“What is it, babe?” I whisper to my boy, pressing my cheeks against his warm little face. “What’s wrong?”

As if he wishes he could tell me, Lukas wails even louder.

I shush him and go upstairs to wander up and down the hallway some more. Only when I start to sing softly does he settle down somewhat and fall into an uneasy sleep. But it doesn’t feel right.

And I can’t help but think it has something to do with Dima not being here.

Dima’s face was the first face Lukas ever saw. The first hands he ever felt. His introduction to this world.

“I know, baby,” I sing-song, continuing to sway him so he doesn’t wake up. “You miss your dada?”

As awkward and clunky as that word feels on my lips… something strange happens in my chest when I say it.

I don’t know what to call that feeling or how to deal with it. So I shove it aside in that dark part of my heart reserved for things that shouldn’t see the light of day.

Even though that part of me is getting awfully crowded.

And yet, right then, it hits me suddenly how many conversations we’re going to have over the years about Lukas’s “dada.”

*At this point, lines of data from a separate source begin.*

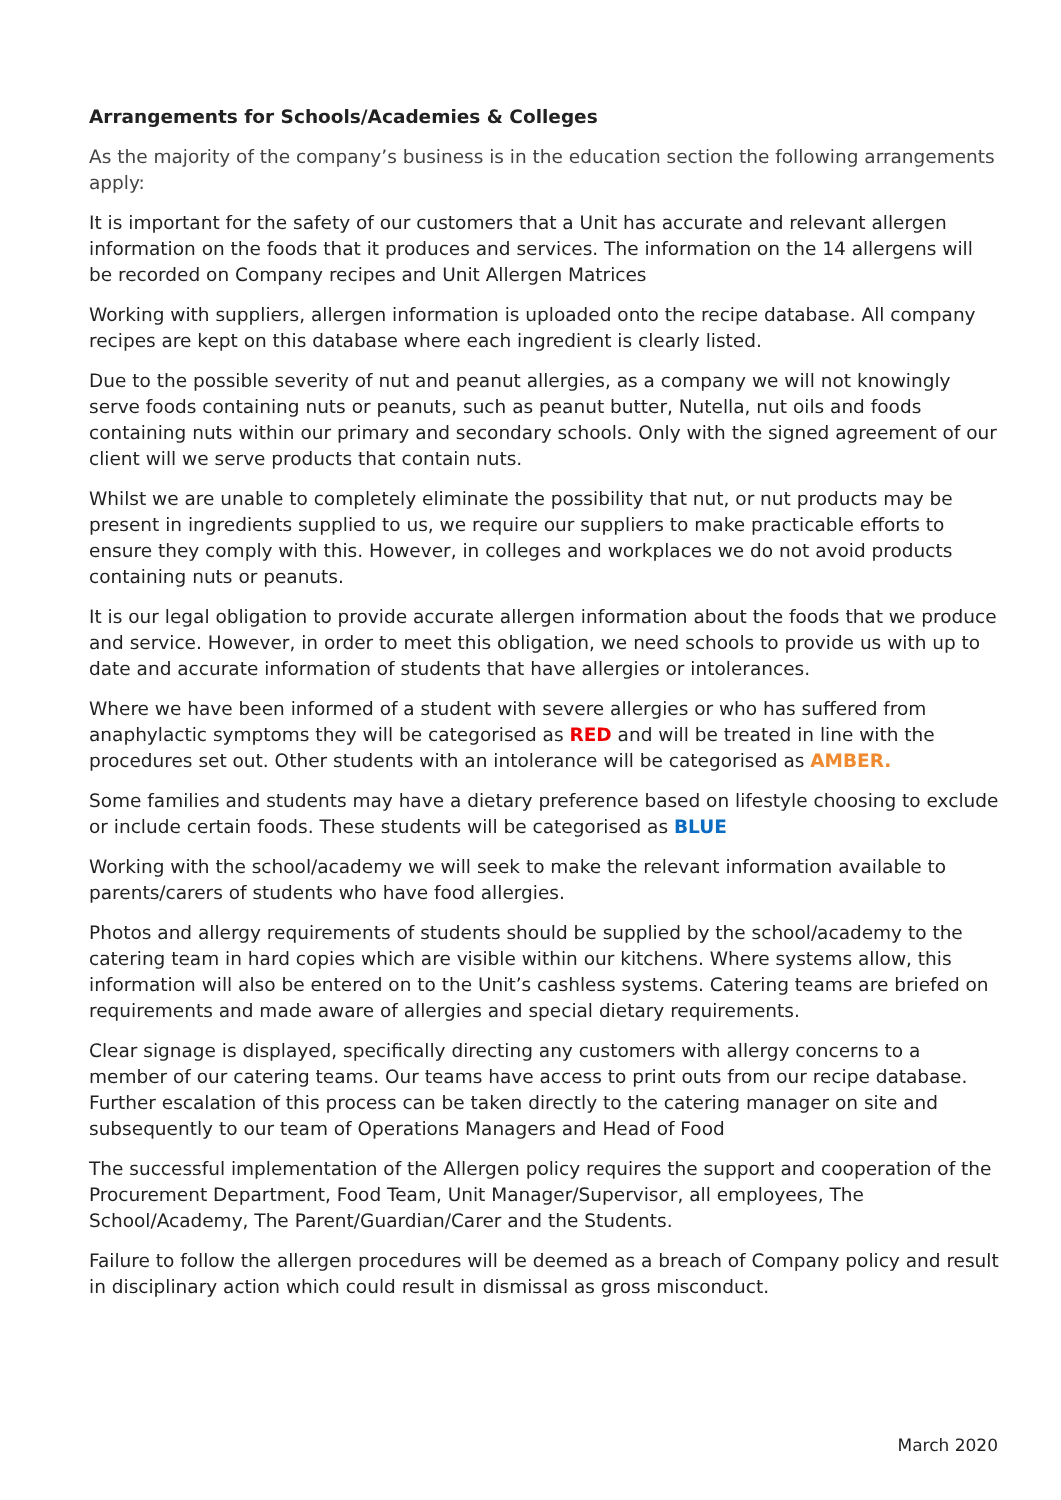Arrangements for Schools/Academies & Colleges
As the majority of the company’s business is in the education section the following arrangements apply:
It is important for the safety of our customers that a Unit has accurate and relevant allergen information on the foods that it produces and services. The information on the 14 allergens will be recorded on Company recipes and Unit Allergen Matrices
Working with suppliers, allergen information is uploaded onto the recipe database. All company recipes are kept on this database where each ingredient is clearly listed.
Due to the possible severity of nut and peanut allergies, as a company we will not knowingly serve foods containing nuts or peanuts, such as peanut butter, Nutella, nut oils and foods containing nuts within our primary and secondary schools. Only with the signed agreement of our client will we serve products that contain nuts.
Whilst we are unable to completely eliminate the possibility that nut, or nut products may be present in ingredients supplied to us, we require our suppliers to make practicable efforts to ensure they comply with this. However, in colleges and workplaces we do not avoid products containing nuts or peanuts.
It is our legal obligation to provide accurate allergen information about the foods that we produce and service. However, in order to meet this obligation, we need schools to provide us with up to date and accurate information of students that have allergies or intolerances.
Where we have been informed of a student with severe allergies or who has suffered from anaphylactic symptoms they will be categorised as RED and will be treated in line with the procedures set out. Other students with an intolerance will be categorised as AMBER.
Some families and students may have a dietary preference based on lifestyle choosing to exclude or include certain foods. These students will be categorised as BLUE
Working with the school/academy we will seek to make the relevant information available to parents/carers of students who have food allergies.
Photos and allergy requirements of students should be supplied by the school/academy to the catering team in hard copies which are visible within our kitchens. Where systems allow, this information will also be entered on to the Unit’s cashless systems. Catering teams are briefed on requirements and made aware of allergies and special dietary requirements.
Clear signage is displayed, specifically directing any customers with allergy concerns to a member of our catering teams. Our teams have access to print outs from our recipe database. Further escalation of this process can be taken directly to the catering manager on site and subsequently to our team of Operations Managers and Head of Food
The successful implementation of the Allergen policy requires the support and cooperation of the Procurement Department, Food Team, Unit Manager/Supervisor, all employees, The School/Academy, The Parent/Guardian/Carer and the Students.
Failure to follow the allergen procedures will be deemed as a breach of Company policy and result in disciplinary action which could result in dismissal as gross misconduct.
March 2020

Dima, regardless of the fact he won’t actually be in Lukas’s life, is inevitably going to be in Lukas’s life—in some form. He will always be the person who gave him half his genes. The person who holds the key to the other side of his family tree. He’ll always be the person Lukas wants to know but can’t.

For his sake, it would be best if I never tell him the truth. The truth of what Dima does—who he is—is far too dangerous.

I picture Lukas growing older and that haunted stormy look coming into his eyes the way it lives in Dima’s. The look of a man who’s seen bad things. Who’s done bad things.

I don’t want that for my child. Whatever Dima is running from, I’m determined to spare Lukas from the same fate.

The horrifying thought sends a shiver down my spine. I hug my baby a little bit closer.

It is best that my story with Dima ends here. I make myself a promise: from this point on, it will be as if he never stopped to help me deliver Lukas.

As if Fyodor and his men never came into my recovery room.

As if we were never shot at, never ran, never even left the hospital.

The real story will stay with me. Lukas never needs to know.

We’ll all be better off.

20

Arya

Erik orders Chinese food and Brigitte holds Lukas while I gorge myself on dumplings.

“We should have gotten a double order of dumplings, apparently,” Brigitte teases.

“I’m sorry. Nursing makes me so hungry.”

“I’ve also heard it helps you lose the baby weight, too. Though eating a family size serving of dumplings by yourself might undo some of that benefit.”

I kick her under the table, she winks at me, and we both laugh.

It feels like old times. Back in the days when we’d lounge on the couch with takeout and wine, trashy rom-coms on the television, not a care in the world.

“Don’t listen to her. Eat up, Arya. You need a good meal in you.” Erik says. He uses his chopsticks to pick up a dumpling from his plate and drop it on mine.

My laugh fades away awkwardly, though I thank him with a smile. He’s weird, no doubt about that. But he’s nice. Right now, that’s enough.